Peran Besar Sociopreneur untuk Kelestarian Lingkungan

marketeers article

Pertumbuhan ekonomi di sebuah negara seperti di Indonesia juga berakibat pada meningkatnya konsumsi masyarakatnya. Tingkat konsumsi ini juga berbanding lurus dengan tingkat pertambahan sampah sebagai dampak konsumsi tersebut.

Sampah tersebut jika tak dikelola dengan baik dan semestinya akan menimbulkan dampak sosial yang tidak kalah buruk. Menurut data dari Kementerian Lingkungan Hidup dan Kehutanan, di Indonesia, rata-rata jumlah sampah yang dihasilkan per orangnya setiap hari sebesar 0,7 Kg atau rata-rata 64 ton sampah setiap tahunnya.

Sementara, isu yang menantang untuk segera ditanggapi adalah sistem pengelolaan sampah di tingkat negara yang efisien. Indonesia harus berkutat dengan masalah puluhan juta ton sampah setiap tahunnya. Hal ini mengantar Indonesia pada predikat negara terbesar kedua penghasil sampah plastik di lautan.

Tentu saja, masalah sampah bukan hanya tanggung jawab pemerintah. Sampah merupakan tanggung jawab semua warga sampai di tingkat keluarga dan bahkan individu, mengingat setiap individu berpotensi menghasilkan sampah. Salah satu yang cukup menggembirakan adalah makin banyaknya orang yang peduli pada pengelolaan sampah. Bahkan, sampah bukan sekadar diolah, tetapi dijadikan lahan bisnis yang menjanjikan. Menjanjikan dalam arti memberi dampak pada lingkungan sekaligus mendatangkan lapangan kerja dan keuntungan. Para sociopreneur ini berupaya menemukan solusi atas masalah sampah tersebut.

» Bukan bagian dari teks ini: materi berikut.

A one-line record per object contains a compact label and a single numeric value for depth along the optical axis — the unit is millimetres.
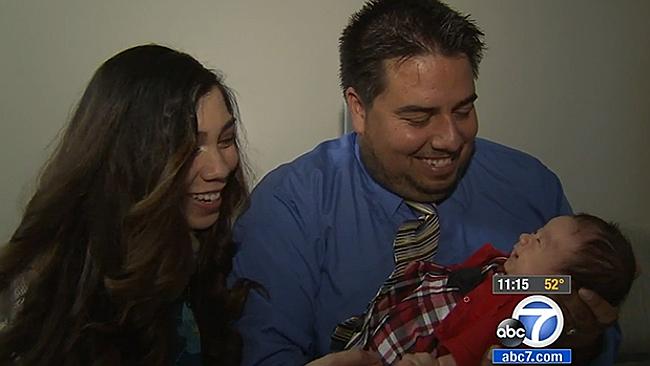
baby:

Di wilayah Lombok, Nusa Tenggara Barat, misalnya, para sociopreneur ini mencoba memberikan solusi sampah yang multibenefit. Selain membuat lingkungan jadi bersih dan sehat, upaya ini juga mendongkrak perekonomian lokal. Hal ini yang dilakukan oleh Bintang Sejahtera, salah satu startup sosial yang memenangi penghargaan Sankalp pada tahun 2015.

Bintang Sejahtera telah mengelola dan mereduksi 240 ton sampah plastik sekaligus membuka lapangan kerja yang baru bagi masyarakat di Lombok. Bintang Sejahtera pada dasarnya adalah sebuah bank sampah yang mendaur ulang sampah anorganik untuk dijual kembali ke perusahaan yang membutuhkan.

Bank Sampah yang didirikan oleh Febriarti Kairunnisa pada tahun 2010 ini cukup berdampak. Selain menghasilkan omzet Rp 1 miliar setahun atau sekitar Rp 80-100 juta per bulan (menurut info tahun 2015), Bintang Sejahtera juga mmampu memberdayakan tenaga-tenaga lokal. Asal tahu saja, setengah dari keuntungan bank sampah digunakan untuk biaya pendidikan 2.000-an murid di berbagai sekolah di Lombok.

Dari kisah ini, nampak signifikannya peran sociopreneur untuk mengatasi masalah-masalah sosial di Indonesia. Sebab itu, dorongan untuk melahirkan sociopreneur-sociopreneur baru menjadi langkah pemerintah yang layak didukung. Mereka tidak hanya memikirkan profit semata, tetapi mereka juga memikirkan bagaimana bisa memperbaiki kehidupan bersama.